(Exercise passage)
* * * * * * * * *

Two couples arrive for a camping trip at Great Smoky Mountains National Park in Cherokee, North Carolina, each looking to run away and transform themselves in their own way. John and Janine, (Paul Morella and Jennifer Mendenhall), are at an emotional breaking point after a meaningless promotion at John's corporate job as an oil executive. Mike and Traci, (Thomas W. Jones II and Erica Chamblee), are hoping to conceive during the trip. The vacation starts expectedly enough, with the group pontificating about nature and acknowledging the contradictions between their surroundings and the oil company jobs both men hold, but when a member of the group mysteriously disappears in the middle of the night A'Mour starts journeying further and further through the woods, past time and reality and deeper into the pure desires of these characters when freed from their societal responsibilities.

* * * * * * * * *

(Recorded information)
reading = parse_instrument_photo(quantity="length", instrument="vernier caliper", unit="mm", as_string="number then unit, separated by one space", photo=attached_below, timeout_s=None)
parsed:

* * * * * * * * *

(What this exercise asks)
- 1) According to the camping-trip summary, what are Mike and Traci hoping to do during the trip?
- 2) Duplicate the camping-trip summary from "Two couples arrive" up to and including "their societal responsibilities.".

(List of answers)
- 1) Conceive.

- 2)
Two couples arrive for a camping trip at Great Smoky Mountains National Park in Cherokee, North Carolina, each looking to run away and transform themselves in their own way. John and Janine, (Paul Morella and Jennifer Mendenhall), are at an emotional breaking point after a meaningless promotion at John's corporate job as an oil executive. Mike and Traci, (Thomas W. Jones II and Erica Chamblee), are hoping to conceive during the trip. The vacation starts expectedly enough, with the group pontificating about nature and acknowledging the contradictions between their surroundings and the oil company jobs both men hold, but when a member of the group mysteriously disappears in the middle of the night A'Mour starts journeying further and further through the woods, past time and reality and deeper into the pure desires of these characters when freed from their societal responsibilities.